» YOUR INSTRUCTIONS
Reproduce every entry below with "Cleaning Equipments" swapped for "Cleaning Supplies" wherever it occurs. Leave all other text unchanged.

*** DATASET EXCERPTS ***

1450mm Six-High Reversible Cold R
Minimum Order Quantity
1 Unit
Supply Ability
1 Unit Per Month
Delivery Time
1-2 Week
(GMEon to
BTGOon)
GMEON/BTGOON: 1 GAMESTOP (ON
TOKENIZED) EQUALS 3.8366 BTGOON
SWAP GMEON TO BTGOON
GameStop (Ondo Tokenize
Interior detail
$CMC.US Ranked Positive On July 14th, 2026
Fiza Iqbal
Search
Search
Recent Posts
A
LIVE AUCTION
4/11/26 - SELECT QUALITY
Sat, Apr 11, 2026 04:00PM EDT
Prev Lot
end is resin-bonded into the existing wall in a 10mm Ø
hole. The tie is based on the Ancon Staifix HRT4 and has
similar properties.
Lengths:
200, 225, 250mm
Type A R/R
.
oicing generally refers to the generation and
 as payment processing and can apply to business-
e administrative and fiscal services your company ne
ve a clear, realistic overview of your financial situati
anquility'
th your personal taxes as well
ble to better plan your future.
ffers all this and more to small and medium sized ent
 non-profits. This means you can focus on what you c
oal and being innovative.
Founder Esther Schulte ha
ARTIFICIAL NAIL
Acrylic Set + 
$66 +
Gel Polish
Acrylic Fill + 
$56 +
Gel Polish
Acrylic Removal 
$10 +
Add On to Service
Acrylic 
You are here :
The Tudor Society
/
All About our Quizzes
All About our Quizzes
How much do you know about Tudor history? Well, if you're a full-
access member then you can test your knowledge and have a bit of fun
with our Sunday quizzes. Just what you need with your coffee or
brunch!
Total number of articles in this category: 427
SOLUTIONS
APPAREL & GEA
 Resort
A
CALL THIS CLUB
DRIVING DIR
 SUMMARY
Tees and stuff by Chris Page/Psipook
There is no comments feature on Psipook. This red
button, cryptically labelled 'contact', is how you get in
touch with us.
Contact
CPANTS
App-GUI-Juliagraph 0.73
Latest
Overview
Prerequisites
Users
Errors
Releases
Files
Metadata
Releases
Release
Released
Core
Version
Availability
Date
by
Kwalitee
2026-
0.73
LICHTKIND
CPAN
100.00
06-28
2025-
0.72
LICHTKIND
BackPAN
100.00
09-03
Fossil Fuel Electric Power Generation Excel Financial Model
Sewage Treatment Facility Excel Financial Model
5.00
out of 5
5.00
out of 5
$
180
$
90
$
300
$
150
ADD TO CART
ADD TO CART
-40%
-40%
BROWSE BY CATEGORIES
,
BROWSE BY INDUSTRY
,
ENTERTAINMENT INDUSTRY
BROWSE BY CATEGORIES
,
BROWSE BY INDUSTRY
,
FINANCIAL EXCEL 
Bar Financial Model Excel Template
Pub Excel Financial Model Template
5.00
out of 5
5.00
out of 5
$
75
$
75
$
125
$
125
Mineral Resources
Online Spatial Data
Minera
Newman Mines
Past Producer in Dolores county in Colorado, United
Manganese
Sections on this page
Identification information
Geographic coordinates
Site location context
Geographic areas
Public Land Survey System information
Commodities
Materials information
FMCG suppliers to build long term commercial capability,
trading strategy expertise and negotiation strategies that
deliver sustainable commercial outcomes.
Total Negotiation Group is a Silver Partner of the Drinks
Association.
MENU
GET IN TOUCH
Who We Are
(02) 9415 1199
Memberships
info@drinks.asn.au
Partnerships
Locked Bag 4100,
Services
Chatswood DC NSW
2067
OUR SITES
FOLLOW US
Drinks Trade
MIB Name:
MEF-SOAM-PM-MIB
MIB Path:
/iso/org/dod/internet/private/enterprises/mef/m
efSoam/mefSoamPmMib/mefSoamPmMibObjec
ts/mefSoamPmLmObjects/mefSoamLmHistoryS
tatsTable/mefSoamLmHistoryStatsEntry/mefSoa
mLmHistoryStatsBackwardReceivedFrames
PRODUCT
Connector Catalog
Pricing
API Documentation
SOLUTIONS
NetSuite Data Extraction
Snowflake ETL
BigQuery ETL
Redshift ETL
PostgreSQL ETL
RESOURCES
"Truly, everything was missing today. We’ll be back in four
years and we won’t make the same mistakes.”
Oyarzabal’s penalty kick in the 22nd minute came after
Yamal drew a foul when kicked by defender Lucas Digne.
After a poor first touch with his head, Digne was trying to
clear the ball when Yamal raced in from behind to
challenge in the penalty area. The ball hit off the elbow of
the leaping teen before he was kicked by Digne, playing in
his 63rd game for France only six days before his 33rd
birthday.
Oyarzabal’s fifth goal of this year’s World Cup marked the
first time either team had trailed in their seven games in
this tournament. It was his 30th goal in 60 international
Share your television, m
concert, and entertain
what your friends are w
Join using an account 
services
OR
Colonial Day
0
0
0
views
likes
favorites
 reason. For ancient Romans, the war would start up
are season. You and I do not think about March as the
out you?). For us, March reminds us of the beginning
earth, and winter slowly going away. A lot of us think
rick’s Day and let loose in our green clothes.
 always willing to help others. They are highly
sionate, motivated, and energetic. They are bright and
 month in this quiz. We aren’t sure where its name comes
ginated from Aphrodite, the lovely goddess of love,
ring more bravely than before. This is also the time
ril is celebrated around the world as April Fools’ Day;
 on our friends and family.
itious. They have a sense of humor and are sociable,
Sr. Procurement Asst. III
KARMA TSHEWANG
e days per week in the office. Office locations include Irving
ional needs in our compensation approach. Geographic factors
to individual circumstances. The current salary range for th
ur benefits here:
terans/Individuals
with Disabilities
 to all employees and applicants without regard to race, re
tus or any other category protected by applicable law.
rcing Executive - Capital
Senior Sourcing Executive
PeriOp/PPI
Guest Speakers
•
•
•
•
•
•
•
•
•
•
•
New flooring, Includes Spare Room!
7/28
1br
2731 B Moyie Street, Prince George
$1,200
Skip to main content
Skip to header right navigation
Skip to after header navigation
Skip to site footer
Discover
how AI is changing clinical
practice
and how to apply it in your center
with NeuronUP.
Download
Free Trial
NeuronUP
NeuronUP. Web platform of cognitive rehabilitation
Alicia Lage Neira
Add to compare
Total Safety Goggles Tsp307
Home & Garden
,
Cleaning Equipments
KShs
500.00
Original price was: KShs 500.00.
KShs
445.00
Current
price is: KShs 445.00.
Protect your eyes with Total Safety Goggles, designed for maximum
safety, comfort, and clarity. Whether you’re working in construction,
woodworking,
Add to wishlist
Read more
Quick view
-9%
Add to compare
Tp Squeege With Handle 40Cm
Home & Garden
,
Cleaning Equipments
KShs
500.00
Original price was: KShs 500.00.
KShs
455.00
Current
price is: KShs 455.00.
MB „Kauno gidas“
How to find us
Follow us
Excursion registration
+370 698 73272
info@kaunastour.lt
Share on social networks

*** End of DATASET EXCERPTS ***

» ANSWER SPACE
1450mm Six-High Reversible Cold R
Minimum Order Quantity
1 Unit
Supply Ability
1 Unit Per Month
Delivery Time
1-2 Week
(GMEon to
BTGOon)
GMEON/BTGOON: 1 GAMESTOP (ON
TOKENIZED) EQUALS 3.8366 BTGOON
SWAP GMEON TO BTGOON
GameStop (Ondo Tokenize
Interior detail
$CMC.US Ranked Positive On July 14th, 2026
Fiza Iqbal
Search
Search
Recent Posts
A
LIVE AUCTION
4/11/26 - SELECT QUALITY
Sat, Apr 11, 2026 04:00PM EDT
Prev Lot
end is resin-bonded into the existing wall in a 10mm Ø
hole. The tie is based on the Ancon Staifix HRT4 and has
similar properties.
Lengths:
200, 225, 250mm
Type A R/R
.
oicing generally refers to the generation and
 as payment processing and can apply to business-
e administrative and fiscal services your company ne
ve a clear, realistic overview of your financial situati
anquility'
th your personal taxes as well
ble to better plan your future.
ffers all this and more to small and medium sized ent
 non-profits. This means you can focus on what you c
oal and being innovative.
Founder Esther Schulte ha
ARTIFICIAL NAIL
Acrylic Set + 
$66 +
Gel Polish
Acrylic Fill + 
$56 +
Gel Polish
Acrylic Removal 
$10 +
Add On to Service
Acrylic 
You are here :
The Tudor Society
/
All About our Quizzes
All About our Quizzes
How much do you know about Tudor history? Well, if you're a full-
access member then you can test your knowledge and have a bit of fun
with our Sunday quizzes. Just what you need with your coffee or
brunch!
Total number of articles in this category: 427
SOLUTIONS
APPAREL & GEA
 Resort
A
CALL THIS CLUB
DRIVING DIR
 SUMMARY
Tees and stuff by Chris Page/Psipook
There is no comments feature on Psipook. This red
button, cryptically labelled 'contact', is how you get in
touch with us.
Contact
CPANTS
App-GUI-Juliagraph 0.73
Latest
Overview
Prerequisites
Users
Errors
Releases
Files
Metadata
Releases
Release
Released
Core
Version
Availability
Date
by
Kwalitee
2026-
0.73
LICHTKIND
CPAN
100.00
06-28
2025-
0.72
LICHTKIND
BackPAN
100.00
09-03
Fossil Fuel Electric Power Generation Excel Financial Model
Sewage Treatment Facility Excel Financial Model
5.00
out of 5
5.00
out of 5
$
180
$
90
$
300
$
150
ADD TO CART
ADD TO CART
-40%
-40%
BROWSE BY CATEGORIES
,
BROWSE BY INDUSTRY
,
ENTERTAINMENT INDUSTRY
BROWSE BY CATEGORIES
,
BROWSE BY INDUSTRY
,
FINANCIAL EXCEL 
Bar Financial Model Excel Template
Pub Excel Financial Model Template
5.00
out of 5
5.00
out of 5
$
75
$
75
$
125
$
125
Mineral Resources
Online Spatial Data
Minera
Newman Mines
Past Producer in Dolores county in Colorado, United
Manganese
Sections on this page
Identification information
Geographic coordinates
Site location context
Geographic areas
Public Land Survey System information
Commodities
Materials information
FMCG suppliers to build long term commercial capability,
trading strategy expertise and negotiation strategies that
deliver sustainable commercial outcomes.
Total Negotiation Group is a Silver Partner of the Drinks
Association.
MENU
GET IN TOUCH
Who We Are
(02) 9415 1199
Memberships
info@drinks.asn.au
Partnerships
Locked Bag 4100,
Services
Chatswood DC NSW
2067
OUR SITES
FOLLOW US
Drinks Trade
MIB Name:
MEF-SOAM-PM-MIB
MIB Path:
/iso/org/dod/internet/private/enterprises/mef/m
efSoam/mefSoamPmMib/mefSoamPmMibObjec
ts/mefSoamPmLmObjects/mefSoamLmHistoryS
tatsTable/mefSoamLmHistoryStatsEntry/mefSoa
mLmHistoryStatsBackwardReceivedFrames
PRODUCT
Connector Catalog
Pricing
API Documentation
SOLUTIONS
NetSuite Data Extraction
Snowflake ETL
BigQuery ETL
Redshift ETL
PostgreSQL ETL
RESOURCES
"Truly, everything was missing today. We’ll be back in four
years and we won’t make the same mistakes.”
Oyarzabal’s penalty kick in the 22nd minute came after
Yamal drew a foul when kicked by defender Lucas Digne.
After a poor first touch with his head, Digne was trying to
clear the ball when Yamal raced in from behind to
challenge in the penalty area. The ball hit off the elbow of
the leaping teen before he was kicked by Digne, playing in
his 63rd game for France only six days before his 33rd
birthday.
Oyarzabal’s fifth goal of this year’s World Cup marked the
first time either team had trailed in their seven games in
this tournament. It was his 30th goal in 60 international
Share your television, m
concert, and entertain
what your friends are w
Join using an account 
services
OR
Colonial Day
0
0
0
views
likes
favorites
 reason. For ancient Romans, the war would start up
are season. You and I do not think about March as the
out you?). For us, March reminds us of the beginning
earth, and winter slowly going away. A lot of us think
rick’s Day and let loose in our green clothes.
 always willing to help others. They are highly
sionate, motivated, and energetic. They are bright and
 month in this quiz. We aren’t sure where its name comes
ginated from Aphrodite, the lovely goddess of love,
ring more bravely than before. This is also the time
ril is celebrated around the world as April Fools’ Day;
 on our friends and family.
itious. They have a sense of humor and are sociable,
Sr. Procurement Asst. III
KARMA TSHEWANG
e days per week in the office. Office locations include Irving
ional needs in our compensation approach. Geographic factors
to individual circumstances. The current salary range for th
ur benefits here:
terans/Individuals
with Disabilities
 to all employees and applicants without regard to race, re
tus or any other category protected by applicable law.
rcing Executive - Capital
Senior Sourcing Executive
PeriOp/PPI
Guest Speakers
•
•
•
•
•
•
•
•
•
•
•
New flooring, Includes Spare Room!
7/28
1br
2731 B Moyie Street, Prince George
$1,200
Skip to main content
Skip to header right navigation
Skip to after header navigation
Skip to site footer
Discover
how AI is changing clinical
practice
and how to apply it in your center
with NeuronUP.
Download
Free Trial
NeuronUP
NeuronUP. Web platform of cognitive rehabilitation
Alicia Lage Neira
Add to compare
Total Safety Goggles Tsp307
Home & Garden
,
Cleaning Supplies
KShs
500.00
Original price was: KShs 500.00.
KShs
445.00
Current
price is: KShs 445.00.
Protect your eyes with Total Safety Goggles, designed for maximum
safety, comfort, and clarity. Whether you’re working in construction,
woodworking,
Add to wishlist
Read more
Quick view
-9%
Add to compare
Tp Squeege With Handle 40Cm
Home & Garden
,
Cleaning Supplies
KShs
500.00
Original price was: KShs 500.00.
KShs
455.00
Current
price is: KShs 455.00.
MB „Kauno gidas“
How to find us
Follow us
Excursion registration
+370 698 73272
info@kaunastour.lt
Share on social networks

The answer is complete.